What you have to do:
Please repeat the entire listing verbatim and keep the pictures out.
Start of Entries shown
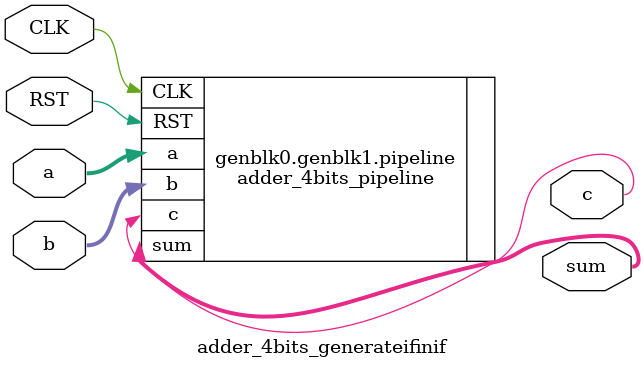
<source format=v>
/***********************************************
Module Name:   top_adder_4bits_generateifinif
Feature:       4 bits adder in combined or pipeline structure 
               which is selsected by generate
               Four adders in with 200 MHz clock and 50 MHz clock
Coder:         Garfield
Organization:  XXXX Group, Department of Architecture
------------------------------------------------------
Input ports:   a, b, 4 bits, operent
               CLK, 1bit clock
               RST, 1 bit, reset
Output Ports:  sum1, sum2, 4 bits, sum
               c1,c2, 1 bit, carry bit
------------------------------------------------------
History:
02-05-2016: First Version by Garfield
02-05-2016: First verified by Adder_4bits_generatecase_test  ISE/Modelsim
***********************************************/
`define FREQUENCY1 200
`define FREQUENCY2 50
//If CLOCK_FREQUENCY is greater than HIGH_SPEED,
//the adder should be designed in pipeline

module top_adder_4bits_generateifinif
//Clock frequency in unit of MHz
  ( 
    input[3:0] a, b,
    input CLK1, CLK2, input RST,
    output[3:0] sum_HH, sum_HL, sum_LH, sum_LL,
    output c_HH, c_HL, c_LH, c_LL
  );
//Load other module(s)
adder_4bits_generateifinif #(.CLOCK_FREQNENCY(`FREQUENCY1), .HIGH_CHIP(1) )      
A_HH ( .a(a), .b(b),.CLK(CLK1), .RST(RST), .sum(sum_HH), .c(c_HH));

adder_4bits_generateifinif #(.CLOCK_FREQNENCY(`FREQUENCY1), .HIGH_CHIP(0) )      
A_HL ( .a(a), .b(b),.CLK(CLK1), .RST(RST), .sum(sum_HL), .c(c_HL));

adder_4bits_generateifinif #(.CLOCK_FREQNENCY(`FREQUENCY2), .HIGH_CHIP(1) )     
A_LH ( .a(a), .b(b),.CLK(CLK2), .RST(RST), .sum(sum_LH), .c(c_LH));

adder_4bits_generateifinif #(.CLOCK_FREQNENCY(`FREQUENCY2), .HIGH_CHIP(0) )     
A_LL ( .a(a), .b(b),.CLK(CLK2), .RST(RST), .sum(sum_LL), .c(c_LL));
//Definition for Variables in the module

//Logical
endmodule

/***********************************************
Module Name:   adder_4bits_generateifinif
Feature:       4 bits adder in combined or pipeline structure 
               which is selsected by generate
Coder:         Garfield
Organization:  XXXX Group, Department of Architecture
------------------------------------------------------
Input ports:   a, b, 4 bits, operent
               CLK, 1bit clock
               RST, 1 bit, reset
Output Ports:  sum, 4 bits, sum
               c, 1 bit, carry bit
------------------------------------------------------
History:
02-05-2016: First Version by Garfield
02-05-2016: First verified by Adder_4bits_generateifinif_test  ISE/Modelsim
***********************************************/
`define HIGH_SPEED  150
//If CLOCK_FREQUENCY is greater than HIGH_SPEED,
//the adder should be designed in pipeline

module adder_4bits_generateifinif
//Clock frequency in unit of MHz
  ( 
    input[3:0] a, b,
    input CLK, input RST,
    output[3:0] sum,
    output c
  );
parameter[8:0] CLOCK_FREQNENCY = 100;
parameter[0:0] HIGH_CHIP = 0;
localparam[0:0] HIGH_CLOCK = (CLOCK_FREQNENCY > `HIGH_SPEED);
//Load other module(s)
generate
begin
	  if (~HIGH_CHIP)
	  begin
	      adder_4bits_pipeline pipeline( .a(a), .b(b),
                       .CLK(CLK), .RST(RST),
                       .sum(sum), .c(c));
	  end
	  else
	  begin
	      if (HIGH_CLOCK)
	      begin
	          adder_4bits_pipeline pipeline( .a(a), .b(b),
                       .CLK(CLK), .RST(RST),
                       .sum(sum), .c(c));
	      end
	      else
	      begin
	          adder_4bits combine(.a(a), .b(b),
                       .sum(sum), .c(c)); 
	      end
	  end
end
endgenerate

//Definition for Variables in the module

//Logical
endmodule
</source>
End of Entries shown
Exercise output:
<source format=v>
/***********************************************
Module Name:   top_adder_4bits_generateifinif
Feature:       4 bits adder in combined or pipeline structure 
               which is selsected by generate
               Four adders in with 200 MHz clock and 50 MHz clock
Coder:         Garfield
Organization:  XXXX Group, Department of Architecture
------------------------------------------------------
Input ports:   a, b, 4 bits, operent
               CLK, 1bit clock
               RST, 1 bit, reset
Output Ports:  sum1, sum2, 4 bits, sum
               c1,c2, 1 bit, carry bit
------------------------------------------------------
History:
02-05-2016: First Version by Garfield
02-05-2016: First verified by Adder_4bits_generatecase_test  ISE/Modelsim
***********************************************/
`define FREQUENCY1 200
`define FREQUENCY2 50
//If CLOCK_FREQUENCY is greater than HIGH_SPEED,
//the adder should be designed in pipeline

module top_adder_4bits_generateifinif
//Clock frequency in unit of MHz
  ( 
    input[3:0] a, b,
    input CLK1, CLK2, input RST,
    output[3:0] sum_HH, sum_HL, sum_LH, sum_LL,
    output c_HH, c_HL, c_LH, c_LL
  );
//Load other module(s)
adder_4bits_generateifinif #(.CLOCK_FREQNENCY(`FREQUENCY1), .HIGH_CHIP(1) )      
A_HH ( .a(a), .b(b),.CLK(CLK1), .RST(RST), .sum(sum_HH), .c(c_HH));

adder_4bits_generateifinif #(.CLOCK_FREQNENCY(`FREQUENCY1), .HIGH_CHIP(0) )      
A_HL ( .a(a), .b(b),.CLK(CLK1), .RST(RST), .sum(sum_HL), .c(c_HL));

adder_4bits_generateifinif #(.CLOCK_FREQNENCY(`FREQUENCY2), .HIGH_CHIP(1) )     
A_LH ( .a(a), .b(b),.CLK(CLK2), .RST(RST), .sum(sum_LH), .c(c_LH));

adder_4bits_generateifinif #(.CLOCK_FREQNENCY(`FREQUENCY2), .HIGH_CHIP(0) )     
A_LL ( .a(a), .b(b),.CLK(CLK2), .RST(RST), .sum(sum_LL), .c(c_LL));
//Definition for Variables in the module

//Logical
endmodule

/***********************************************
Module Name:   adder_4bits_generateifinif
Feature:       4 bits adder in combined or pipeline structure 
               which is selsected by generate
Coder:         Garfield
Organization:  XXXX Group, Department of Architecture
------------------------------------------------------
Input ports:   a, b, 4 bits, operent
               CLK, 1bit clock
               RST, 1 bit, reset
Output Ports:  sum, 4 bits, sum
               c, 1 bit, carry bit
------------------------------------------------------
History:
02-05-2016: First Version by Garfield
02-05-2016: First verified by Adder_4bits_generateifinif_test  ISE/Modelsim
***********************************************/
`define HIGH_SPEED  150
//If CLOCK_FREQUENCY is greater than HIGH_SPEED,
//the adder should be designed in pipeline

module adder_4bits_generateifinif
//Clock frequency in unit of MHz
  ( 
    input[3:0] a, b,
    input CLK, input RST,
    output[3:0] sum,
    output c
  );
parameter[8:0] CLOCK_FREQNENCY = 100;
parameter[0:0] HIGH_CHIP = 0;
localparam[0:0] HIGH_CLOCK = (CLOCK_FREQNENCY > `HIGH_SPEED);
//Load other module(s)
generate
begin
	  if (~HIGH_CHIP)
	  begin
	      adder_4bits_pipeline pipeline( .a(a), .b(b),
                       .CLK(CLK), .RST(RST),
                       .sum(sum), .c(c));
	  end
	  else
	  begin
	      if (HIGH_CLOCK)
	      begin
	          adder_4bits_pipeline pipeline( .a(a), .b(b),
                       .CLK(CLK), .RST(RST),
                       .sum(sum), .c(c));
	      end
	      else
	      begin
	          adder_4bits combine(.a(a), .b(b),
                       .sum(sum), .c(c)); 
	      end
	  end
end
endgenerate

//Definition for Variables in the module

//Logical
endmodule
</source>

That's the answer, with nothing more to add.